EL REGALO PROMETIDO
Noviembre siempre ha sido un mes agitado, especialmente para quienes tenemos hijos. Es el preludio de la Navidad, lleno de planes, listas interminables y esos deseos que los pequeños depositan con ilusión en nosotros.
Recuerdo un noviembre en particular, cuando mi hijo Jairo tenía apenas dos años. En esos días, él soñaba con tener un juguete muy especial: unos pequeños dinosaurios bebés que, según recuerdo, se movían como si estuvieran vivos. Eran parte de una colección que se había vuelto muy popular, aunque hoy no logro recordar bien cómo se llamaban Kota & Pals o algo parecido. Lo que sí recuerdo claramente es la intensidad de su deseo y mi determinación de hacer realidad ese pequeño sueño.
Como siempre, yo ya había comenzado a planificar las compras navideñas desde octubre. En casa, nos asegurábamos de tener todo listo: las paredes recién pintadas, los adornos navideños preparados, la ropa de fiesta comprada con antelación, y claro, los regalos para los niños. Sabía, por experiencia, que los juguetes populares se agotarían y sus precios subirían conforme avanzara el mes.
Pero ese año, las cosas no fueron tan sencillas. Por más que busqué en supermercados, tiendas por departamentos, el Mercado Central y hasta los sótanos llenos de juguetes en el Jirón de la Unión, no había rastro de los dichosos dinosaurios. Las opciones de compra en línea, que hoy nos facilitan la vida, eran prácticamente inexistentes en esos años. Cada tienda que visitaba me daba la misma respuesta: agotados.

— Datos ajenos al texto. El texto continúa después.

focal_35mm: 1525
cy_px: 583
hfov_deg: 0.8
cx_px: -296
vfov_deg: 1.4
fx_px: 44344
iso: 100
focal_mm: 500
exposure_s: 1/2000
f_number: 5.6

A eso se sumaba otro desafío: no tenía el dinero suficiente para comprarlos en el momento. Así que comencé a ahorrar poco a poco. Pero para cuando por fin junté el dinero, el juguete parecía más inalcanzable que nunca. La frustración me acompañó durante semanas. Hasta que, en un día casi de casualidad, bajé al sótano de una tienda en el Centro de Lima y ahí estaba: el último dinosaurio bebé, esperando por mí. No dudé ni un segundo. Lo compré con tanta alegría que parecía un niño más en esa tienda.
Recuerdo claramente cómo me sentí al salir de ahí. No era solo el alivio de haber cumplido con mi tarea; era imaginar el rostro de Jairo al abrir su regalo. Esa sonrisa que iluminaría su cara era todo lo que necesitaba para justificar cada esfuerzo, cada moneda ahorrada y cada hora de búsqueda.
El corazón de un padre
Como padres, vivimos alegrías profundas cuando vemos felices a nuestros hijos. Es una emoción que pocas personas comprenden. En un mundo lleno de envidias y egoísmos, el amor de un padre o una madre es único. No se trata de competir, sino de dar sin esperar nada a cambio, solo por el gozo de verlos sonreír.

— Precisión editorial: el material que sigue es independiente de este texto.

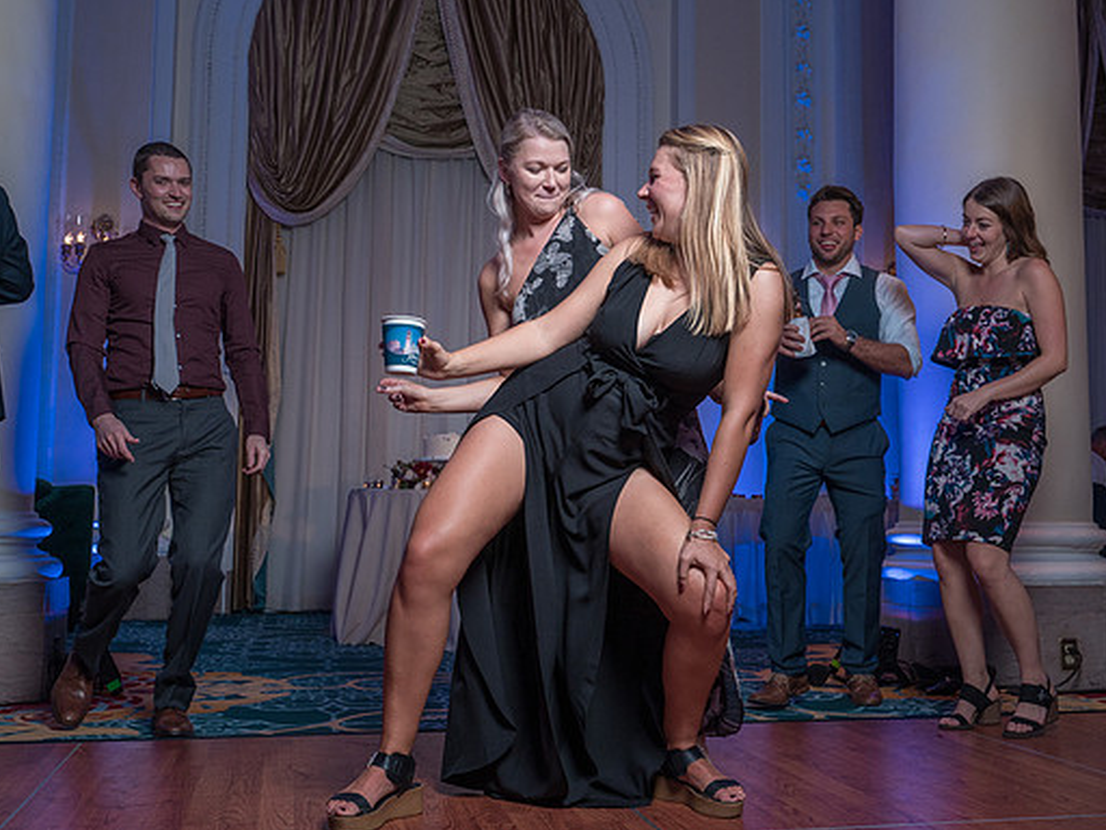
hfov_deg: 50.1
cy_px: 416
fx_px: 1182
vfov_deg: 38.7
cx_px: 568
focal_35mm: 37
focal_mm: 31
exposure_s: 1/200
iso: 2000
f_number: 5.6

Hay una película que siempre me recuerda esta experiencia: El regalo prometido, con Arnold Schwarzenegger. En ella, un padre hace hasta lo imposible por conseguir el juguete que su hijo desea. Y aunque es una comedia, refleja una gran verdad: los padres estamos dispuestos a todo por la felicidad de nuestros hijos.
Esto me lleva a una reflexión más profunda: ¿qué estás dispuesto a hacer por tus hijos?
No me refiero únicamente a comprarles cosas. Muchas veces, lo que más necesitan no se encuentra en una tienda. Ellos necesitan nuestra presencia, nuestra salud, nuestra energía. Necesitan que estemos bien, tanto física como emocionalmente. El mejor regalo que podemos darles es una vida saludable y plena, porque mientras nosotros estemos aquí, siempre tendrán un refugio, un apoyo, un ejemplo.
Por eso, amigo o amiga que me escuchas o lees, te invito a reflexionar. ¿Estamos cuidándonos lo suficiente para estar presentes en sus vidas? ¿Estamos siendo conscientes de la importancia de durar en esta tierra para ellos? Porque aunque crezcan, aunque formen sus propias familias, siempre nos necesitarán.
Una llamada a la acción
Hoy, quiero pedirte que hagas un compromiso contigo mismo. Cambia lo que necesites cambiar. Mejora tu alimentación, haz ejercicio, deja atrás esos hábitos que dañan tu salud. Vive por ti, pero también por ellos, porque nuestros hijos merecen padres que estén aquí para acompañarlos en cada etapa de sus vidas.
Yo lo sé porque he tenido que despedirme de amigos muy queridos demasiado pronto. Es un dolor que no quiero que ellos sufran conmigo. Porque, al final, nuestros hijos, sin importar su edad, siempre serán nuestros pequeños. Y nosotros, mientras estemos aquí, seguiremos luchando para regalarles no solo momentos felices, sino también una vida llena de amor y aprendizaje.
Soy Daniel Echegaray, y te acompaño en este camino.